Print only the lines below from the one with "Oakley 921012ODM - Mochila Enduro" to the one with "Économisez 37%", both included, exactly as they stand. Leave pictures out.

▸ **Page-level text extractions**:

◆ ◆ ◆ ◆ ◆

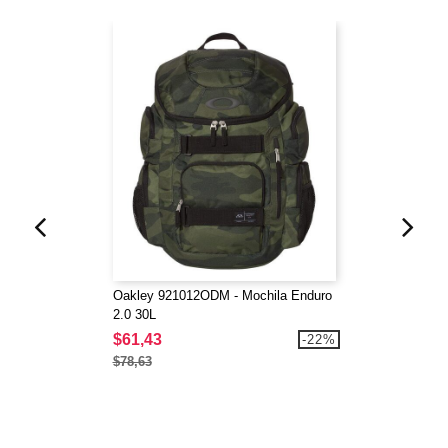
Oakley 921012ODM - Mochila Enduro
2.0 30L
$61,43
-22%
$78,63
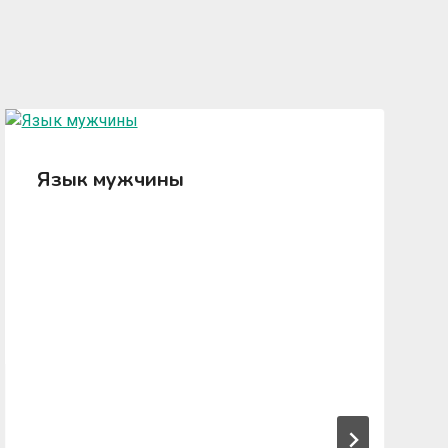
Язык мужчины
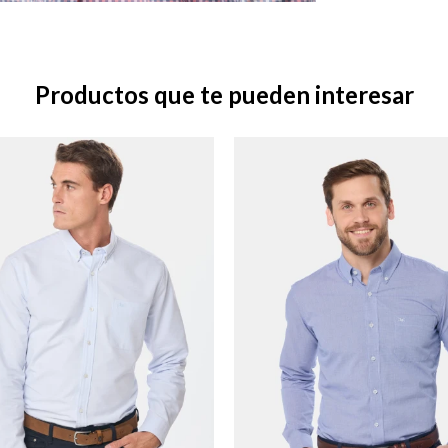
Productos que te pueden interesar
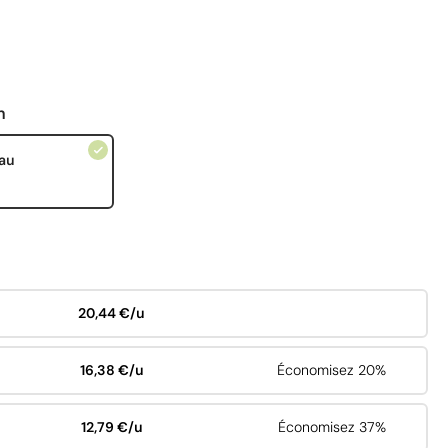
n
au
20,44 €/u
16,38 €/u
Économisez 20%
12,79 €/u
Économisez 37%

◆ ◆ ◆ ◆ ◆

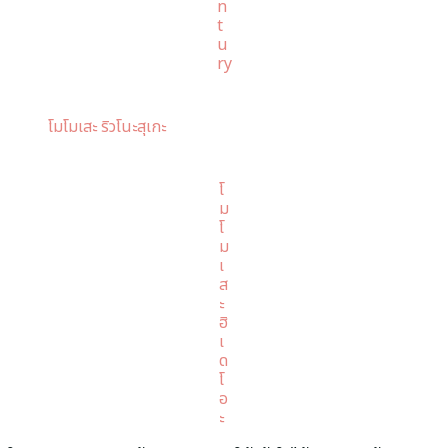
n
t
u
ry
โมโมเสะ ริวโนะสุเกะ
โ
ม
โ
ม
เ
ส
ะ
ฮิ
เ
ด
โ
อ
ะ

◆ ◆ ◆ ◆ ◆

▸ **Worked solution**:
Oakley 921012ODM - Mochila Enduro
2.0 30L
$61,43
-22%
$78,63
Язык мужчины
Productos que te pueden interesar
n
au
20,44 €/u
16,38 €/u
Économisez 20%
12,79 €/u
Économisez 37%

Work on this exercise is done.